Howard Tate was somewhat obscure, but revered amongst aficionados, and staged a remarkable career comeback.
He started in 1967, with his first minor hit, “Get It While You Can.” Four years later it became a major hit for Janis Joplin.
In 1972 he recorded the album “Howard Tate,” which has become a kind of Holy Grail for soul music fans. Then Tate abruptly quit the music industry and dropped out of sight. During most of the 1980’s he was addicted to cocaine and spent time living on the streets of Camden before becoming a small-time preacher. Many of his fans assumed he was dead.
While in a grocery store one day, by chance, he bumped into an old acquaintance who encouraged him to resurface as a singer. The resulting album, “Rediscovered” (2003), surprised everybody–including Tate himself–that after years of self-abuse, he still had the voice.

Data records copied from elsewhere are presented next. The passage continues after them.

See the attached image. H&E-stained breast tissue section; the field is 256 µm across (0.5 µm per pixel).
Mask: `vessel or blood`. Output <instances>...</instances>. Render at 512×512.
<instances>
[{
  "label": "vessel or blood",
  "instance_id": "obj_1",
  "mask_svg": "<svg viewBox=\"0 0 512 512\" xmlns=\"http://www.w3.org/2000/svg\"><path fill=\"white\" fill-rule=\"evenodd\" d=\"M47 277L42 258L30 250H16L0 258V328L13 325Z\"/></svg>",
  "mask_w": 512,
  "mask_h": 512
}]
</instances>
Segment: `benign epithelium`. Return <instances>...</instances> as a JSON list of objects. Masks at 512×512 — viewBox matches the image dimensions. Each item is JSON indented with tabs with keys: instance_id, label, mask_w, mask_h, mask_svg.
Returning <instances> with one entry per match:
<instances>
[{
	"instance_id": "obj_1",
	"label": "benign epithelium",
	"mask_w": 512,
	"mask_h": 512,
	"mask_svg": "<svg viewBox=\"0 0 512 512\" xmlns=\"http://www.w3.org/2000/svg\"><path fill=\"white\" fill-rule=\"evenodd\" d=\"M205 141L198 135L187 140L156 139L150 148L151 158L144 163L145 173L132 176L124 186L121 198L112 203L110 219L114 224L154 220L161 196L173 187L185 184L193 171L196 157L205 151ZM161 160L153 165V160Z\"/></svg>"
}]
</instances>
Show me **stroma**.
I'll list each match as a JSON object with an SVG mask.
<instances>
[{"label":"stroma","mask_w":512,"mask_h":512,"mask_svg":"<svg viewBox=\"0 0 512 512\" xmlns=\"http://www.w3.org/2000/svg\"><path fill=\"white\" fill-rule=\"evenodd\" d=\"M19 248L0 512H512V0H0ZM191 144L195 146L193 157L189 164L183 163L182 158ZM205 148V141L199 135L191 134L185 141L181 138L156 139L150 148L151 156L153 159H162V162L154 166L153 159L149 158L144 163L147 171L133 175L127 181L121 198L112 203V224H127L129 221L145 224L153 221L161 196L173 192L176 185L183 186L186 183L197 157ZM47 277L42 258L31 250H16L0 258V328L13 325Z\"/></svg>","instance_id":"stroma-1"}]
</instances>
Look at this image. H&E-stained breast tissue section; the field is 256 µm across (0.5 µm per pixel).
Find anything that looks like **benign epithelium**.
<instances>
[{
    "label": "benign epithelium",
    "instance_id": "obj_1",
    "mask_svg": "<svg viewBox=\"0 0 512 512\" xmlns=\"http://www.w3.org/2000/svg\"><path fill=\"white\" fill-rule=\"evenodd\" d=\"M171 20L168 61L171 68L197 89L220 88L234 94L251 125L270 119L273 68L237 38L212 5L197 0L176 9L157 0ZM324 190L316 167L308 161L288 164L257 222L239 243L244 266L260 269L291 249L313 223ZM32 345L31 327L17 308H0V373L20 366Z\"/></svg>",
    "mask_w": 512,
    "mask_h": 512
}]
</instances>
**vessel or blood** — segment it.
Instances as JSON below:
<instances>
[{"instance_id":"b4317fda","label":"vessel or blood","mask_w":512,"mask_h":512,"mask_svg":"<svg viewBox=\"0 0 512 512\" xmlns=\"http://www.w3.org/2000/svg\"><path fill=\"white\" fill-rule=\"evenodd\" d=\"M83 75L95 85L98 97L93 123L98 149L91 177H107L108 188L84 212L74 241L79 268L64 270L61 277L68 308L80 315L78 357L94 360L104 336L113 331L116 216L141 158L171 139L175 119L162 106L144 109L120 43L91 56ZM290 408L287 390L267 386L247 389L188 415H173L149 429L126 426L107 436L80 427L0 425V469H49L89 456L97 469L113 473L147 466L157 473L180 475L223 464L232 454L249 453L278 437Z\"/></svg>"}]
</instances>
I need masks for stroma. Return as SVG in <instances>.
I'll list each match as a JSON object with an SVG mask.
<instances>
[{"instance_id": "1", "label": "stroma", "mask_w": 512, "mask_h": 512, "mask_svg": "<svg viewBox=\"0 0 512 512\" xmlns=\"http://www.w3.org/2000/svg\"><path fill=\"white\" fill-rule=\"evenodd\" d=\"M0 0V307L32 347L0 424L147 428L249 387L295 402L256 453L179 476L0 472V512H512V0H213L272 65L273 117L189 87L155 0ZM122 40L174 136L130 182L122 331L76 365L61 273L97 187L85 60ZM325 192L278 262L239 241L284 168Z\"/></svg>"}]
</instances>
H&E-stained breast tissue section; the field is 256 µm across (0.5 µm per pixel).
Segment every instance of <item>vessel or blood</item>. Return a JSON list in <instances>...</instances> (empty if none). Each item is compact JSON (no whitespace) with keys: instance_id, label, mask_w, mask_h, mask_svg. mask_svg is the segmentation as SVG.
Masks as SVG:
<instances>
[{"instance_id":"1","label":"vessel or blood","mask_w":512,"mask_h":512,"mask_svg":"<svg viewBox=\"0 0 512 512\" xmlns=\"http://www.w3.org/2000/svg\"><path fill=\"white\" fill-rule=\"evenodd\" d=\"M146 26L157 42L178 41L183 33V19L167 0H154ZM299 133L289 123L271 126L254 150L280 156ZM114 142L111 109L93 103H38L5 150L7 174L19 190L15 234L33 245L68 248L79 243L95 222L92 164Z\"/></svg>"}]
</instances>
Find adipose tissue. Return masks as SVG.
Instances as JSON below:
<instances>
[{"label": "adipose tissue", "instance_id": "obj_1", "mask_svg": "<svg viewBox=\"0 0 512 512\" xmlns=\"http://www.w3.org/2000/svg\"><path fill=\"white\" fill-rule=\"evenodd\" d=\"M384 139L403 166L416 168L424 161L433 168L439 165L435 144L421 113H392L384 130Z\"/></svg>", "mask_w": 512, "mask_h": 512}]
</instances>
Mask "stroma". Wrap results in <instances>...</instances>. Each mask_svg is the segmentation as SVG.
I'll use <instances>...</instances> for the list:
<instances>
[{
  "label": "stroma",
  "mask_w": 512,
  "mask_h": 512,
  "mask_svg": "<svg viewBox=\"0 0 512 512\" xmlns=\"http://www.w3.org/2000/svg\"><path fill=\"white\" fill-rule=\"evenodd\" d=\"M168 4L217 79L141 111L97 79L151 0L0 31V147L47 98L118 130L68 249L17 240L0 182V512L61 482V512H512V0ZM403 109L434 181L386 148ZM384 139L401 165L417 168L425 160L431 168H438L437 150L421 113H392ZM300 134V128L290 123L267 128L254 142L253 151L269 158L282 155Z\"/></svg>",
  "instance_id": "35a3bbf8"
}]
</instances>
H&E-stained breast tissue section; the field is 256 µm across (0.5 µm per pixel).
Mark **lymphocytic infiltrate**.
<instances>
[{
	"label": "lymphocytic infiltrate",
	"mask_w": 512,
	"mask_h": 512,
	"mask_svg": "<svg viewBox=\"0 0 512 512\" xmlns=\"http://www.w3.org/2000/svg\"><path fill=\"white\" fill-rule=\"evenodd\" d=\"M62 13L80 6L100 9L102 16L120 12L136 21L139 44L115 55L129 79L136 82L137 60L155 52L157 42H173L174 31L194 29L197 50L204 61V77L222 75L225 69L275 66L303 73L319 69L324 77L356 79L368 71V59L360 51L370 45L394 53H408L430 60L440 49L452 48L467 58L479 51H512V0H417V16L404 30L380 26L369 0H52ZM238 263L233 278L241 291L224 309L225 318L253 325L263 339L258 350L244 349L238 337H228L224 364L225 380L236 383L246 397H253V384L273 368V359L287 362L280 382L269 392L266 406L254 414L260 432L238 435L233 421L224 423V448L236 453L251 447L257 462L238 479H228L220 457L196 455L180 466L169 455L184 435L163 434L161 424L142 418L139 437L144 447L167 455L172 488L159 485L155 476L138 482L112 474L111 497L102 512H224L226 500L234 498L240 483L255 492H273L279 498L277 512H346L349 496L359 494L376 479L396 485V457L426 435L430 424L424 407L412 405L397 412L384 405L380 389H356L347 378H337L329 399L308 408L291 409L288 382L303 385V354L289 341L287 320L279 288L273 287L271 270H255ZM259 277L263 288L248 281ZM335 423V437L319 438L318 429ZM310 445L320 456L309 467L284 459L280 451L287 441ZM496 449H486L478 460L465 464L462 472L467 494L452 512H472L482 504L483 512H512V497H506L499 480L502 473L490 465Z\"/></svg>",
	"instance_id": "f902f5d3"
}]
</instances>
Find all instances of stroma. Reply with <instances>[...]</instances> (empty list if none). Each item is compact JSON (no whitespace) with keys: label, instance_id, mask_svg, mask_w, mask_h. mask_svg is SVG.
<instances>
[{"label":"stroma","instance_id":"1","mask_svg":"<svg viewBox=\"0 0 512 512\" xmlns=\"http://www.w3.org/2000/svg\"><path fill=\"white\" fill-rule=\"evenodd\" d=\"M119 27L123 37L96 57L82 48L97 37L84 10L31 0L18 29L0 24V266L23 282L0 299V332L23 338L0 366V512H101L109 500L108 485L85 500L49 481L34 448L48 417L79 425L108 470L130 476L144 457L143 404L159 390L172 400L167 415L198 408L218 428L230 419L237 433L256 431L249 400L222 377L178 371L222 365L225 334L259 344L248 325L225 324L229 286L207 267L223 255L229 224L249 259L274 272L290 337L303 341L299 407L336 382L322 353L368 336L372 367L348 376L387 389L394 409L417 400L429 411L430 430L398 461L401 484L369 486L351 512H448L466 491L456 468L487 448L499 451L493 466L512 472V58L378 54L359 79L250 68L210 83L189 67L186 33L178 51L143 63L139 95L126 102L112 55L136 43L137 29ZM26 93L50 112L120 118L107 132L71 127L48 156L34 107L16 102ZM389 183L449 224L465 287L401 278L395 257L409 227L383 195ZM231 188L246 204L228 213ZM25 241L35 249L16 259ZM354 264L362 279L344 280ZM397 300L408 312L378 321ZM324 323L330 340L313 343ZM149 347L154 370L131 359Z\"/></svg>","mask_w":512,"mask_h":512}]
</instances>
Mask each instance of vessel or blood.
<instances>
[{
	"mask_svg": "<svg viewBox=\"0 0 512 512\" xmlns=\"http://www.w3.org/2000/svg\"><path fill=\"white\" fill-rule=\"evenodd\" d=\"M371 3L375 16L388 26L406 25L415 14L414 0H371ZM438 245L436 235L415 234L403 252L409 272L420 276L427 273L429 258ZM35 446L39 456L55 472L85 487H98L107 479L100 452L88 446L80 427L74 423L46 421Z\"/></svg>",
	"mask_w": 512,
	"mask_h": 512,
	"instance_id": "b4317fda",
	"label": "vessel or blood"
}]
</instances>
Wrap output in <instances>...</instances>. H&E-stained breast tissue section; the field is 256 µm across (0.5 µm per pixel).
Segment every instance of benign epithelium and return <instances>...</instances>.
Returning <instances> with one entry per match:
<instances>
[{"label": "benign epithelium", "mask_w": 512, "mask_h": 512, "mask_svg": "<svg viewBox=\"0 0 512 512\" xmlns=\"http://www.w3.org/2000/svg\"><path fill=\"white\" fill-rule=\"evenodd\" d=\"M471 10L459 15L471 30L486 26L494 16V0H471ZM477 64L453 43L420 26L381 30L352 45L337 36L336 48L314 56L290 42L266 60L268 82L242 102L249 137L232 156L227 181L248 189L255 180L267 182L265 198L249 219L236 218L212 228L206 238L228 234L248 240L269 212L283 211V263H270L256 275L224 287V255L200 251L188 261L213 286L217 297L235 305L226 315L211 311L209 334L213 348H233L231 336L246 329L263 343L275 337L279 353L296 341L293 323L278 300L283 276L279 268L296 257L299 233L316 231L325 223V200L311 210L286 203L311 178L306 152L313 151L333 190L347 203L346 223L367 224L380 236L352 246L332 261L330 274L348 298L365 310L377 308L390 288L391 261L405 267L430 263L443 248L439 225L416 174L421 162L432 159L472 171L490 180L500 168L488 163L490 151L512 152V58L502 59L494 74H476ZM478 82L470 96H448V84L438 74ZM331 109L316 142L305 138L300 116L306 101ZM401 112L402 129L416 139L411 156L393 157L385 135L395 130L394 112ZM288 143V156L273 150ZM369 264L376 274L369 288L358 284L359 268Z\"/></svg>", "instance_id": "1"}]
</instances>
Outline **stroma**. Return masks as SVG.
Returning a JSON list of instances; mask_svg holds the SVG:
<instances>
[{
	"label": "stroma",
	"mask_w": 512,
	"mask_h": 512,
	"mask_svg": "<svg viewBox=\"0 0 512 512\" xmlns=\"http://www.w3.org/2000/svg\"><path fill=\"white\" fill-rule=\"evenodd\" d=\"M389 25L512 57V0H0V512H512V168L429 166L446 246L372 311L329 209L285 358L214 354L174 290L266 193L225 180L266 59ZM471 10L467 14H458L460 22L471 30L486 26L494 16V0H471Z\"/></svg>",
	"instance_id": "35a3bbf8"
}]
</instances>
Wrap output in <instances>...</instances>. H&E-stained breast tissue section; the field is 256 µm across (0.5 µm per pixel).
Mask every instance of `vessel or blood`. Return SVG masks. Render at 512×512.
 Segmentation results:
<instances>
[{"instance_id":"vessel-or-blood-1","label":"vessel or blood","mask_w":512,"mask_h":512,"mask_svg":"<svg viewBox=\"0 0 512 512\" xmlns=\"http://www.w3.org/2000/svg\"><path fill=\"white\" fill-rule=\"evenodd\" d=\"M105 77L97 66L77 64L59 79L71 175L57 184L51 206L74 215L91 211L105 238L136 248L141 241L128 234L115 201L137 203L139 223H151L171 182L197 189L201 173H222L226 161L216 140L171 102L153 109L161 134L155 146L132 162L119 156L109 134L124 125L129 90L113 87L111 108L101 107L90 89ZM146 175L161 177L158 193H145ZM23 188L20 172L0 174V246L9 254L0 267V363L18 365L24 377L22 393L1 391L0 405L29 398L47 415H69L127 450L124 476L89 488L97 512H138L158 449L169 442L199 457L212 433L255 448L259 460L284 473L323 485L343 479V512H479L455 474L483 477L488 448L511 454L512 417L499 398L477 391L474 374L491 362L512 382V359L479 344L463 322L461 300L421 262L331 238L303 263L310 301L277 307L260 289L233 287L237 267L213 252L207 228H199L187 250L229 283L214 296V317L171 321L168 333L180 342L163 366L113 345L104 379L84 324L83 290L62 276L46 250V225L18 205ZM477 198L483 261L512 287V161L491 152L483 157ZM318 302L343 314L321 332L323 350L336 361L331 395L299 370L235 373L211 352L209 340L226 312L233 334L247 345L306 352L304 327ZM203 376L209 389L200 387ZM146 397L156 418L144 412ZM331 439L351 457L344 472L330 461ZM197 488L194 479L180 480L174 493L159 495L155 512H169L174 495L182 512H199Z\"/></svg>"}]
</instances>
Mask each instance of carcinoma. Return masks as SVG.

“The record was fantastic, after a deacade of self-abuse and the damage to his body,” said Bruce Warren, program director at WXPN in Philadelphia. “The soulfullness, the spirituality came back. The fact he re-connected with [producer Jerry] Ragavoy and went down south to record, I think something happened down there. He pulled from the good, and the bad.”
Tate stood out for his unique delivery, wrapping his buttery voice around phrases and punctuating with an occassional high falsetto. He debuted that style in his younger days, and years of hard living never stole it away from him.
“Rediscovered” was nominated for a Grammy. Since then he recorded two more studio albums, and a live album.
Tate died of multiple myeloma and leukemia in his apartment in Burlington City, New Jersey. He was 72.